A la suite d’un AVC, d’une paralysie cérébrale, de la maladie de Charcot, d’un cancer ou de la maladie d'Alzheimer, de nombreux patients se retrouvent dans l’incapacité de parler. Certes, des dispositifs permettent déjà d’aider ces malades à composer des mots, lettre par lettre, grâce aux mouvements des yeux ou de la tête. Mais ces systèmes sont lents : 10 mots par minute, contre 150 pour la parole.
Mais de nouvelles recherches pourraient leur donner un espoir.

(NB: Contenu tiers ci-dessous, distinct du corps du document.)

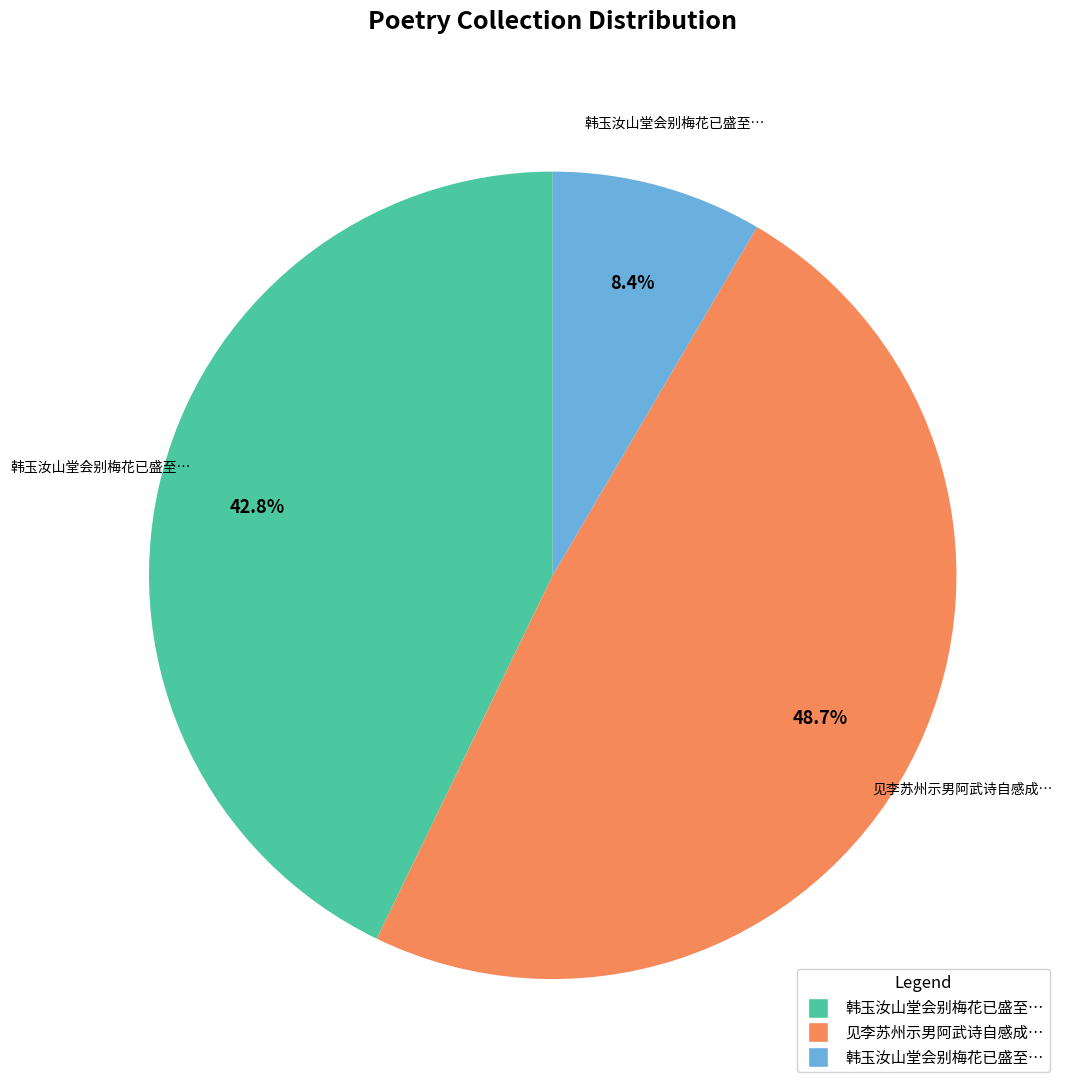

Is there any slice that represents more than half of the pie?

No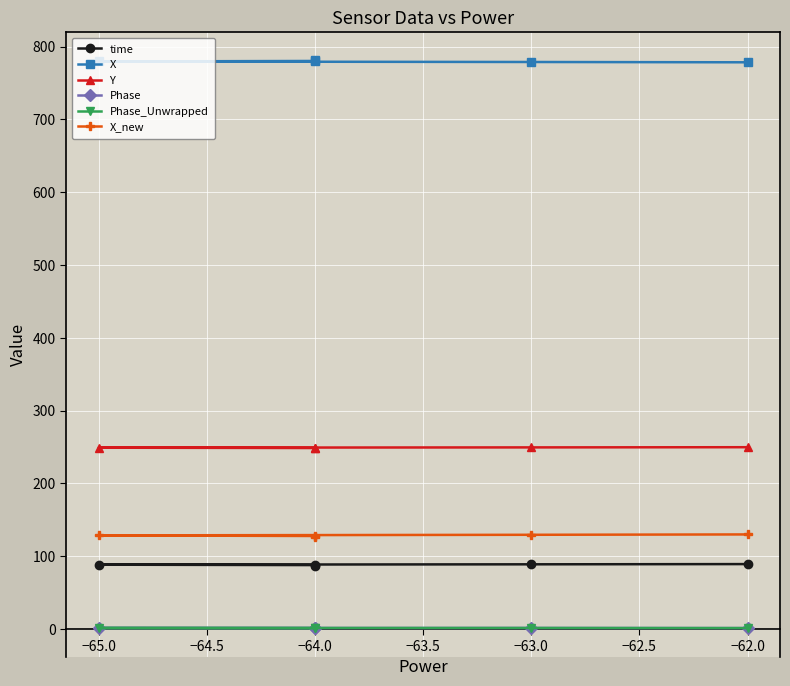

Is the value of X at −63.0 greater than the value of X_new at −64.0?

Yes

Ils pourront peut-être un jour utiliser un décodeur qui transformera directement les signaux de leur cerveau en paroles… Des chercheurs de l’Université de San Francisco en Californie travaillent en effet sur cette nouvelle piste, selon un article publié dans la revue Nature.
Utiliser les mouvements invisibles de la bouche
Savons-nous réellement ce qui nous donne le pouvoir de parler ? Le neurochirurgien Edward Chang, auteur principal de l'étude, explique : "très peu d'entre nous ont une idée réelle de ce qui se passe dans notre bouche quand nous parlons".
Pour mener leur étude, ils ont donc implanté des électrodes dans le cerveau de cinq patients volontaires atteints d’épilepsie. Grâce à ceux-ci, ils ont pu décoder les signaux de la zone du cerveau contrôlant "les organes nécessaires pour parler : langue, lèvres, larynx et joues". Il existe des signaux précis pour chaque mouvement de la bouche. Ils ont ensuite créé un "décodeur" de ces signaux pour comprendre, par intelligence artificielle, quelles paroles ils voulaient dire. Les tests ont été effectués avec des phrases de construction simple, par exemple : "la preuve que tu cherches ne peut pas être trouvée dans les livres". Ensuite, une voix synthétique les a reproduites par ordinateur. Les patients ont pu "prononcer" plusieurs centaines de phrases via ce dispositif.
Une technologie disponible dans plusieurs années
"Quand nous avons entendu les résultats pour la première fois, nous n'en croyions pas nos oreilles. C'était incroyablement excitant de voir que beaucoup d'aspects de la parole réelle étaient présents dans les résultats du synthétiseur", a déclaré Josh Chartier, coauteur de l'étude et étudiant au doctorat de l'UCSF. Mais bien sûr, il y a encore des progrès à faire : la voix synthétique a tendance à "avaler" certains mots. "Il y a encore du travail à faire pour que ce soit plus naturel et intelligible, mais nous avons été très impressionnés", assure Josh Chartier.
Lui et son équipe espèrent ainsi pouvoir atteindre dans quelques années le flow normal de 100 à 150 mots par minute, et de manière totalement intelligible. Pour s'assurer de la réelle efficacité de cette nouvelle technologie, les prochaines études devraient inclure des patients totalement incapables de parler. Cette technologie ne verra pas le jour avant de longues années d’expérimentation, mais "il sera un jour possible qu'un décodeur paramétré sur un individu doué de la parole serve à un patient incapable de parler, qui pourra le contrôler grâce à sa propre activité cérébrale", assurent les chercheurs.